Document passage:
################

Exhibit 4.3
THIS WARRANT AND THE SECURITIES ISSUABLE UPON THE EXERCISE
HEREOF HAVE NOT BEEN REGISTERED UNDER THE SECURITIES ACT OF
1933. THEY MAY NOT BE SOLD, OFFERED FOR SALE, PLEDGED,
HYPOTHECATED, OR OTHERWISE TRANSFERRED EXCEPT PURSUANT TO AN
EFFECTIVE REGISTRATION STATEMENT UNDER THE SECURITIES ACT OF
1933, OR AN OPINION OF COUNSEL SATISFACTORY TO THE COMPANY
THAT REGISTRATION IS NOT REQUIRED UNDER SUCH ACT OR UNLESS
SOLD PURSUANT TO RULE 144 UNDER SUCH ACT.
No. W-_______
WARRANT TO PURCHASE COMMON STOCK
OF
XXXXXXXX.XXX, INC.
VOID AFTER OCTOBER 18, 2001
This Warrant is issued to __________, or its registered
assigns ("Holder") by XxxxxXxx.xxx, Inc., a Delaware corporation (the
"Company"), on October 18, l999 (the "Warrant Issue Date").
With respect to the persons and entities set forth under the
heading "Series C Investors' on Schedule A hereto, this Warrant is issued to
such Holder pursuant to the terms of that certain Series C Preferred Stock and
Warrant Purchase Agreement dated as of the date hereof (the "Purchase
Agreement").
With respect to the persons and entities set forth under the
heading "Series A investors" on SCHEDULE A hereto, this Warrant is issued to
such Holder as an amendment and restatement of the warrant issued to such Holder
pursuant to that certain Warrant Agreement dated as of April 19, 1999 (the
"Existing Warrant Agreement"). In consideration of the transactions contemplated
by the Purchase Agreement and other good and valid consideration, such Holder
represents, warrants and agrees that it has submitted for cancellation the
warrant that such Holder received pursuant to the Existing Warrant Agreement and
that this Warrant amends and restates such warrant in its entirety. Such Holder
represents, warrants and agrees that the Existing Warrant Agreement has been
terminated and is of no further force and effect.
Collectively, the Warrants referred to in the preceding two
paragraphs shall be referred to as the "Warrants."
1. PURCHASE SHARES. Subject to the terms and conditions
hereinafter set forth and set forth in the Purchase Agreement, the Holder
is entitled, upon surrender of this Warrant at the principal office of the
Company (or at such other place as the Company shall notify the holder hereof
in writing), to purchase from the Company up to ___________ ( ) fully
paid and nonassessable shares of
Common Stock of the Company, as constituted on the Warrant Issue Date (the
"Common Stock"). The number of shares of Common Stock issuable pursuant to this
Section 1 (the "Shares") shall be subject to adjustment pursuant to Section 8
hereof.
(a) EXERCISE PRICE. The purchase price for the Shares
shall be $3.97691828, as adjusted from time to time pursuant to Section 8 hereof
(the "Exercise Price").

################

What this exercise asks:
- a) Copy the part of the warrant text that opens with the words containing "Exhibit 4.3" and closes with "UNDER SUCH ACT.".
- b) Using the warrant text, decide whether each statement below agrees with it. Answer yes or no for each, and quote the deciding words exactly.
(i) The Company is a Delaware corporation.
(ii) The Exercise Price is fixed and cannot change.
(iii) The Existing Warrant Agreement is dated April 19, 1999.
- c) Carry on the warrant text from the point where it stops.

################

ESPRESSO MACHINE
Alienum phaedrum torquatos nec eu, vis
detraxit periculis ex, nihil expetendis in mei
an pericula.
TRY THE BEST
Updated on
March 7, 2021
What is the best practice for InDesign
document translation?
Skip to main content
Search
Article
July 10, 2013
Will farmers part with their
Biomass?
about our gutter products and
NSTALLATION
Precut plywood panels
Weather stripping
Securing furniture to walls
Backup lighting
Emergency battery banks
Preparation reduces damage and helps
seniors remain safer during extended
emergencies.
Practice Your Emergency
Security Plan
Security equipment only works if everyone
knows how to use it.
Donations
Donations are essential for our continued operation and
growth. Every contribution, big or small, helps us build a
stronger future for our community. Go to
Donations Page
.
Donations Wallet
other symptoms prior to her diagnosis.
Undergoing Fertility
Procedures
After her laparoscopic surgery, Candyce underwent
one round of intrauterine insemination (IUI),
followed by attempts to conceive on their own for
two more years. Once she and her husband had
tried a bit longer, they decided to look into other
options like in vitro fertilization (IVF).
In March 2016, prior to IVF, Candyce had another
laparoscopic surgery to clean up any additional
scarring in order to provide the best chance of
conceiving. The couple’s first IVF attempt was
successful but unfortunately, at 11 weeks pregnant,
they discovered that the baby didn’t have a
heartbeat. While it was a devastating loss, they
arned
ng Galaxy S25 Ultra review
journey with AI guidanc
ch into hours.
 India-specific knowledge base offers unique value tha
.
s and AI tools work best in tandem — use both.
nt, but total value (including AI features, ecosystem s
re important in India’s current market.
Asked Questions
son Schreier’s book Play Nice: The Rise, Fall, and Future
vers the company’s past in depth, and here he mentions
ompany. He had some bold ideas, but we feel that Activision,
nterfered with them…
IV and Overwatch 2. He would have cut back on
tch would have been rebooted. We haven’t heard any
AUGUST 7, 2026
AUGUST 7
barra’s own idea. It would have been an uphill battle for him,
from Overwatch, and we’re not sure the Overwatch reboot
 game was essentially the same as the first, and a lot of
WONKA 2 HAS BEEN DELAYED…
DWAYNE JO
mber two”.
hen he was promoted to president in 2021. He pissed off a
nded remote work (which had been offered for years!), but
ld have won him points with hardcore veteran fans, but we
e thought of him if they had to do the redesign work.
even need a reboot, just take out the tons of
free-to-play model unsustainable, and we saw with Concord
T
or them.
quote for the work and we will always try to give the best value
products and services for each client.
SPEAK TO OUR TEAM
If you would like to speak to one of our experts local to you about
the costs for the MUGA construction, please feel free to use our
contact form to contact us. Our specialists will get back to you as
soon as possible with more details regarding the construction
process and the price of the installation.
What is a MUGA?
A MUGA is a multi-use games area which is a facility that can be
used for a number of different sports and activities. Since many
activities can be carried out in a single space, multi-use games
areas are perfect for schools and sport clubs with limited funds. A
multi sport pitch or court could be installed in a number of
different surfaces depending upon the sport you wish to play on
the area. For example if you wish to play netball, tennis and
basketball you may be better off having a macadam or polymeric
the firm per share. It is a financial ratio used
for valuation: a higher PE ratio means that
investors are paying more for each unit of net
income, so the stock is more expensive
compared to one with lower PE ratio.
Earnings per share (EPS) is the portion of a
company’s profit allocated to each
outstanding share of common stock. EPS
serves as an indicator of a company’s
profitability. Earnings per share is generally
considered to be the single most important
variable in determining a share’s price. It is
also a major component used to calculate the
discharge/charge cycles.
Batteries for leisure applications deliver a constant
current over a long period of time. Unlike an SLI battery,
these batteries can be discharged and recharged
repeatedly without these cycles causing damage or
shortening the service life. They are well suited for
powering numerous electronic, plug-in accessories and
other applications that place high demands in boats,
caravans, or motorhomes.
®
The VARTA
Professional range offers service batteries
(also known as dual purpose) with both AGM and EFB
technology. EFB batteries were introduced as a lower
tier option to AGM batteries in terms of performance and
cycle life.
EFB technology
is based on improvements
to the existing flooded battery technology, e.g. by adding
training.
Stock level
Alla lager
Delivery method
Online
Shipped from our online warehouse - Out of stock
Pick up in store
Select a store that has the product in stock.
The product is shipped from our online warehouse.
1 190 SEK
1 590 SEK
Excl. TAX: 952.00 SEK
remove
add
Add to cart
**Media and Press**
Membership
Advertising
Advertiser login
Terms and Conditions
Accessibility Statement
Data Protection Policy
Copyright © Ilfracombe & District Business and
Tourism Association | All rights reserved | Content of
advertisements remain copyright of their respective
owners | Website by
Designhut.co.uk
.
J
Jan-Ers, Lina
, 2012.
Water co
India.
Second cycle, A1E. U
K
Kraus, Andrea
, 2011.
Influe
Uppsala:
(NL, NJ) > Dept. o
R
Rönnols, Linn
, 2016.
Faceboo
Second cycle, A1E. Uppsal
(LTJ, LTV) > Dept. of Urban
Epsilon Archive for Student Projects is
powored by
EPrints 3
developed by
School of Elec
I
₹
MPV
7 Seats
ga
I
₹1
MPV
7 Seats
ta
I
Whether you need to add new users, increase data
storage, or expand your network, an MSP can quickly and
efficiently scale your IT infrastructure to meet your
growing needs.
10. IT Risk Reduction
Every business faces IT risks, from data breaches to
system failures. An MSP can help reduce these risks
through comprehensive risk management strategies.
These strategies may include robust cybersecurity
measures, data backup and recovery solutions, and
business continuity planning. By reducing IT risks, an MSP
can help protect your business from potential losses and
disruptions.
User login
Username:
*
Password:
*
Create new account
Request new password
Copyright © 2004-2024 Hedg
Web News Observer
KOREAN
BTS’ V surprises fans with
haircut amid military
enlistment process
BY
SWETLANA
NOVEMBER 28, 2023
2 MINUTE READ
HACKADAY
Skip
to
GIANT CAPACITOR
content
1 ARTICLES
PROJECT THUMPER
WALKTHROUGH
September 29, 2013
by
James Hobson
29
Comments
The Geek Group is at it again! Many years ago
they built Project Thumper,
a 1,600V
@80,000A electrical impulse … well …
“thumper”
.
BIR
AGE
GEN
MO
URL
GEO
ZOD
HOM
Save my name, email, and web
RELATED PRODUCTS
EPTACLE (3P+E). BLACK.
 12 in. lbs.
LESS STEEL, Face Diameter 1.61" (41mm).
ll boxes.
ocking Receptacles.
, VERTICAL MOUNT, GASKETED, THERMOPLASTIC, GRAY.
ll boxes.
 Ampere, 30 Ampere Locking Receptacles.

################

Responses by task:
- a)
Exhibit 4.3
THIS WARRANT AND THE SECURITIES ISSUABLE UPON THE EXERCISE
HEREOF HAVE NOT BEEN REGISTERED UNDER THE SECURITIES ACT OF
1933. THEY MAY NOT BE SOLD, OFFERED FOR SALE, PLEDGED,
HYPOTHECATED, OR OTHERWISE TRANSFERRED EXCEPT PURSUANT TO AN
EFFECTIVE REGISTRATION STATEMENT UNDER THE SECURITIES ACT OF
1933, OR AN OPINION OF COUNSEL SATISFACTORY TO THE COMPANY
THAT REGISTRATION IS NOT REQUIRED UNDER SUCH ACT OR UNLESS
SOLD PURSUANT TO RULE 144 UNDER SUCH ACT.

- b)
(i) Yes: "a Delaware corporation"
(ii) No: "as adjusted from time to time pursuant to Section 8 hereof"
(iii) Yes: "dated as of April 19, 1999"

- c)
2. EXERCISE PERIOD. This Warrant shall be exercisable,
in whole or in part, during the term commencing on the Warrant Issue Date and
ending at 5:00 p.m. on the earlier of (i) October 18, 2001 or (ii) the date that
is ninety (90) days after the closing of the Company's sale of its Common Stock
in a firm commitment underwritten public offering pursuant to a registration
statement on Form S-1 or Form SB-2 under the Securities Act of 1933, as amended,
the public offering price of which was not less than $20,000,000 in the
aggregate.
3. METHOD OF EXERCISE. While this Warrant remains
outstanding and exercisable in accordance with Section 3 above, the Holder may
exercise, in whole or in part, the purchase rights evidenced hereby. Such
exercise shall be effected by:
(a) the surrender of the Warrant, together with a duly
executed copy of the form of Notice of Election attached hereto, to the
Secretary of the Company at its principal offices; and
(b) the payment to the Company of an amount equal to the
aggregate Exercise Price for the number of Shares being purchased
4. NET EXERCISE. In lieu of exercising this Warrant pursuant
to Section 4, the Holder may elect to receive, without the payment by the Holder
of any additional consideration, shares of Common Stock equal to the value of
this Warrant (or the portion thereof being canceled) by surrender of this
Warrant at the principal office of the Company together with notice of such
election, in which event the Company shall issue to the holder hereof a number
of shares of Common Stock computer using the following formula:
Y (A - B)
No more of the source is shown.